TAREA ASIGNADA
Conteste estas preguntas a partir del texto sobre la pandemia en Filipinas:
(a) ¿Qué país del sudeste asiático superó los tres millones de contagios antes que Filipinas?
(b) ¿En qué fecha se había registrado el pico de casos previo a la llegada de Ómicron y cuántos casos hubo ese día?
(c) ¿De qué nivel a qué nivel elevó el gobierno la alerta sanitaria?

PASAJE SELECCIONADO
Con los de este lunes, la cifra de contagiados en el archipiélago desde la irrupción del SARS-CoV-2 hace casi dos años ascendió a dos millones 998 mil 530.
Indefectiblemente el país pasará mañana de los tres millones y se convertirá, después de Indonesia, en el segundo del sudeste asiático en sobrepasar esa cota.
Hasta hace unos pocos días Filipinas tenía bajo control la pandemia y su pico de casos databa del 11 de septiembre (26 mil 303), pero la Ómicron complicó la situación epidemiológica y marcó máximos consecutivos el sábado (26 mil 458), el domingo (28 mil 707) y hoy.
Ante la fulminante amenaza de la última variante del SARS-CoV-2, hace dos días el gobierno elevó el nivel de alerta sanitaria de tres a cuatro, de un máximo de cinco, y no se descarta que pronto implante algunas de las medidas de distanciamiento social activadas en los anteriores momentos de crisis.

EXTRACTO DE DATOS

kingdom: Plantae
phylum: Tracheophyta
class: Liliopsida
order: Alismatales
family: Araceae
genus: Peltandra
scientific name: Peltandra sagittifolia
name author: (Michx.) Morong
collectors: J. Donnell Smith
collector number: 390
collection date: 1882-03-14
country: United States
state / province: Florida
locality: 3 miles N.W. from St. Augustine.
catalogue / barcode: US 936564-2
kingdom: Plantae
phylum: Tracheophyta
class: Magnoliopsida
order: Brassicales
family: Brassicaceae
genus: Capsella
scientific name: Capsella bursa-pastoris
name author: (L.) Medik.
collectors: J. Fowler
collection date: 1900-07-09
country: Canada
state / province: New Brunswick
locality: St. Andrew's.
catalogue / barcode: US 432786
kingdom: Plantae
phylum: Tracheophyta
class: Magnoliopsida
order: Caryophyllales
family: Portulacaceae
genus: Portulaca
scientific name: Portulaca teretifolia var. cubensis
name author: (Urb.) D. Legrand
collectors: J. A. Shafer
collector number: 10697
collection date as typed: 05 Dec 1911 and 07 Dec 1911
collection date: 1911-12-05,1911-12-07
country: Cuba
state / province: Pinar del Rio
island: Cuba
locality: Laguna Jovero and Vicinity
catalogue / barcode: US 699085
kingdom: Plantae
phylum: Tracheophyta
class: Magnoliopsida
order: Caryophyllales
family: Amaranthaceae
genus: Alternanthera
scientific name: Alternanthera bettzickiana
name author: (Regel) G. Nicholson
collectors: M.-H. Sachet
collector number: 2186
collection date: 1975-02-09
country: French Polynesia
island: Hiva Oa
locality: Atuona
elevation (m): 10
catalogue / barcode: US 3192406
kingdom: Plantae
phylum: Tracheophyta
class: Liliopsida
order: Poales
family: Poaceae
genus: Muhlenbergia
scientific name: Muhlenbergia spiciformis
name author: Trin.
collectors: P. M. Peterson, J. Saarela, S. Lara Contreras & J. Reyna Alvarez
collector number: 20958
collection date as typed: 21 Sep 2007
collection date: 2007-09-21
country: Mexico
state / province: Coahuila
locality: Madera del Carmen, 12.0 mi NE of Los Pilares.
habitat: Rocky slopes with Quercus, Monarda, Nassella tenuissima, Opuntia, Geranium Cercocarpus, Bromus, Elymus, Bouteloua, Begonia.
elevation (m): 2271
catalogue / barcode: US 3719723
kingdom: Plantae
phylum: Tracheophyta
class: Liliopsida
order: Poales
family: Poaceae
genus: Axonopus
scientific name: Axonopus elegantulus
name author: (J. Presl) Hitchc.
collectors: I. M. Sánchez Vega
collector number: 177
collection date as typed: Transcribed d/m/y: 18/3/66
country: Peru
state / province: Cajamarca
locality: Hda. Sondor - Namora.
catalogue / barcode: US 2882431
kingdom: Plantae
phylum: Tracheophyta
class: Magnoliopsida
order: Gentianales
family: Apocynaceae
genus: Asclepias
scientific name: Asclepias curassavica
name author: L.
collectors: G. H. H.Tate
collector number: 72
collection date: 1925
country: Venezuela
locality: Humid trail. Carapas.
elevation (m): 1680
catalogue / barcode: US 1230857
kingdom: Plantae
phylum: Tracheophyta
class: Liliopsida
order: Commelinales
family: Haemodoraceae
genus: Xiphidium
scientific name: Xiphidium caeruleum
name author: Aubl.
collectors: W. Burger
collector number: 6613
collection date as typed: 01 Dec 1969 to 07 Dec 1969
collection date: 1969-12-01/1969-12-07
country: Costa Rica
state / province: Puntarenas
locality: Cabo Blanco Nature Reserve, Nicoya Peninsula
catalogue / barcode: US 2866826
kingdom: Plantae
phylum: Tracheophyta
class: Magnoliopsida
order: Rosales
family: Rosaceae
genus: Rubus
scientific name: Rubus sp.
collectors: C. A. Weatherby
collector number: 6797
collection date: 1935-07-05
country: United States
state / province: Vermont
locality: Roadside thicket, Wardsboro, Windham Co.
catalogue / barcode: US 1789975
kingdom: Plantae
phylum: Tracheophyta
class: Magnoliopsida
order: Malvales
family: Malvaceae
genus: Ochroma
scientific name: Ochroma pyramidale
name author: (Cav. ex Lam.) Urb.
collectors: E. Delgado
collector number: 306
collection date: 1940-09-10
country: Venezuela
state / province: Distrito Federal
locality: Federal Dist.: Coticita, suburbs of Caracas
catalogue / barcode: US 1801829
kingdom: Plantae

TAREA RESUELTA
(a) Indonesia.
(b) El 11 de septiembre, con 26 mil 303 casos.
(c) Del nivel tres al nivel cuatro, de un máximo de cinco.